Measuring how similar to a parallelogram

[shybishie]

This is a (fairly basic) lemma without proof I saw in a research paper. Wasn't sure how to classify it exactly, but decided it's closest to vector (and linear) algebra.

It goes like this, consider a quadrilateral in the plane with vertices $$A$$, $$B$$, $$C$$, $$D$$ in clockwise order. It is given that $$||\vec{AB}|| = |\vec{CD}|| = 1$$.
Then show that $$||\vec{BC}||^2 -|| \vec{AD}||^2 \leq ||\vec{BA} - \vec{CD}||^2$$.

The intuition would be , $$\vec{BA} - \vec{CD}$$ measures how far away the quadrilateral $$ABCD$$ is from being a parallelogram, i.e, how much $$\vec{BC}$$ and $$\vec{AD}$$ differ in length. If anyone has some ideas or hints, it would be appreciated. I tried the law of sines, the law of cosines, and seeing if cross products would yield me any interesting relations - that didn't quite work out.

 

[AlephZero]

If you just use vector operations, I couldn't see a good way to represent the fact that the points are coplanar.

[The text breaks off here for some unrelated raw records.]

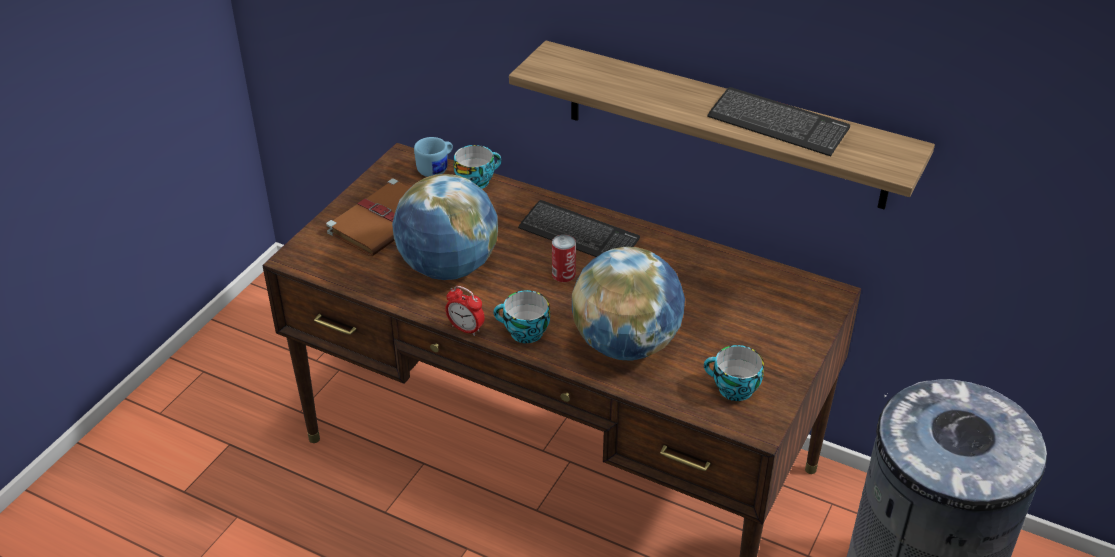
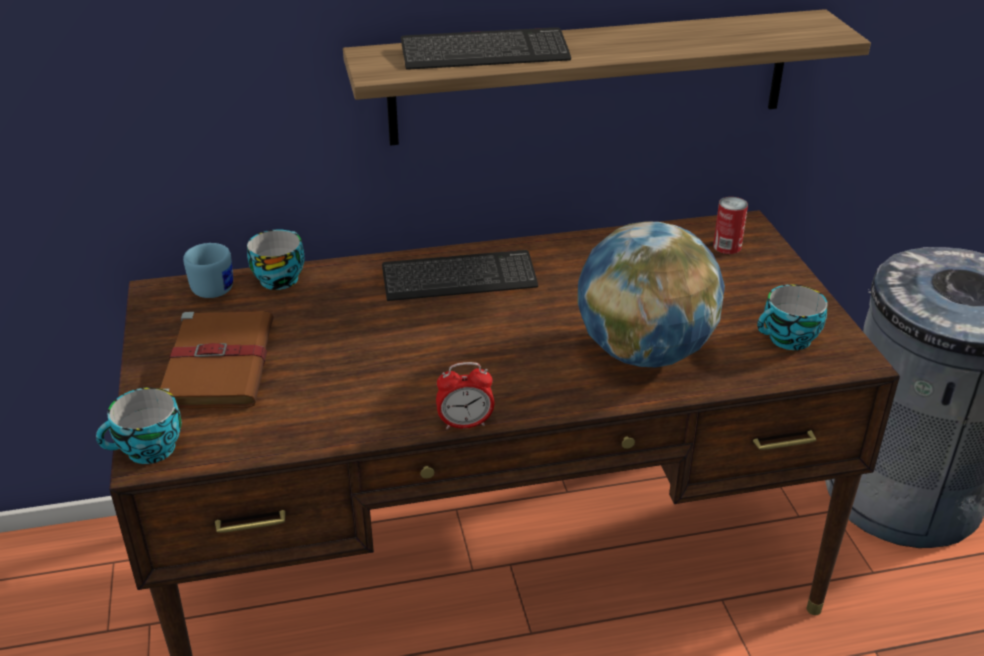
camera: 40 degrees left, 5 degrees down
(448, 268) = (362, 374): globe -> none
(524, 333) = (532, 395): cup -> cup (148, 451)
(563, 274) = (494, 320): can -> can (727, 246)
(777, 124) = (686, 37): keyboard -> keyboard (485, 53)

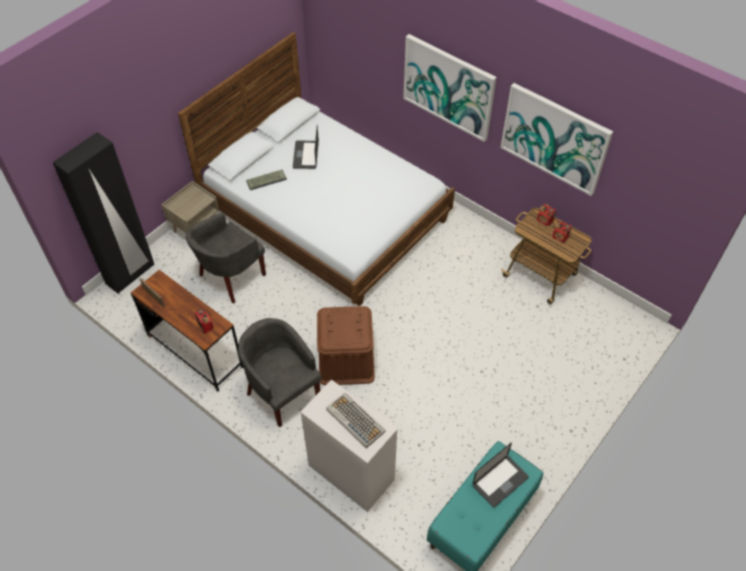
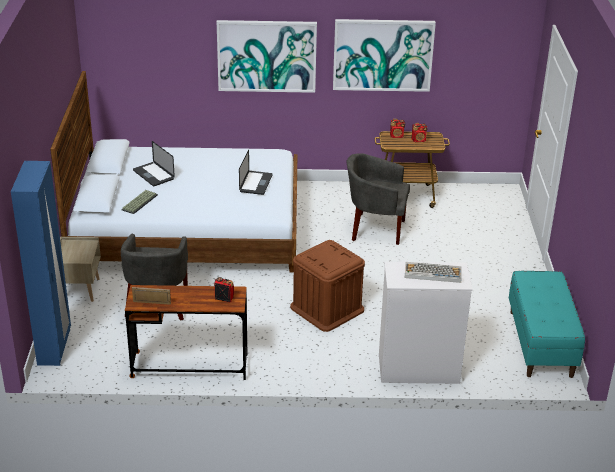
camera: 40 degrees left, 20 degrees down
(130, 274) = (55, 347): black wardrobe -> blue wardrobe
(282, 392) = (301, 352): grey armchair -> grey armchair (375, 229)
(500, 481) = (543, 289): laptop -> laptop (256, 183)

So I invented a coordinate system with the origin at A and C on the x axis

A = (0,0)
B = (cos b, sin b)
C = (c, 0)
D = (c + dos d, sin d)

If required, we can specify the ranges of b and d so the points go clockwise round the quadrilateral.

I then get
|BC|^2 - |AD|^2 = -2c(cos b + cos d)

|BA - CD|^2 = 2 - 2 cos(b-d)

The first expression depends on the length of the diagonal c, but the second does not. Those two facts are geometrically obvious.

So the inequality can't be true for ANY value of c. Have you missed some part of the conditions?

If the length of c was irrelevant, the conditions could just specify |AB| = |CD|. It wouldn't need to say that both vectors have UNIT length.

 

[shybishie]

Ah, there is indeed a big typo on my part. The inequality is actually.

$$||\vec{BC}|| -|| \vec{AD}|| \leq ||\vec{BA} - \vec{CD}||$$.

And as the user Office_Shredder pointed out, this turns out to be fairly obvious.$$||\vec{BA} - \vec{CD}|| = ||[\vec{b}-\vec{a}] - [\vec{c}-\vec{d)]|| = || [\vec{b}-\vec{c}\] - [\vec{d}-\vec{a}] || \geq ||\vec{BC}|| - ||\vec{AD}||$$, with the last step by the reverse triangle inequality.

I apologize for any wasted time because of my error. Thank you for your time and assistance. The condition that the vectors have unit length actually turned out to be irrelevant , for this part of the proof that I extracted. Apologies.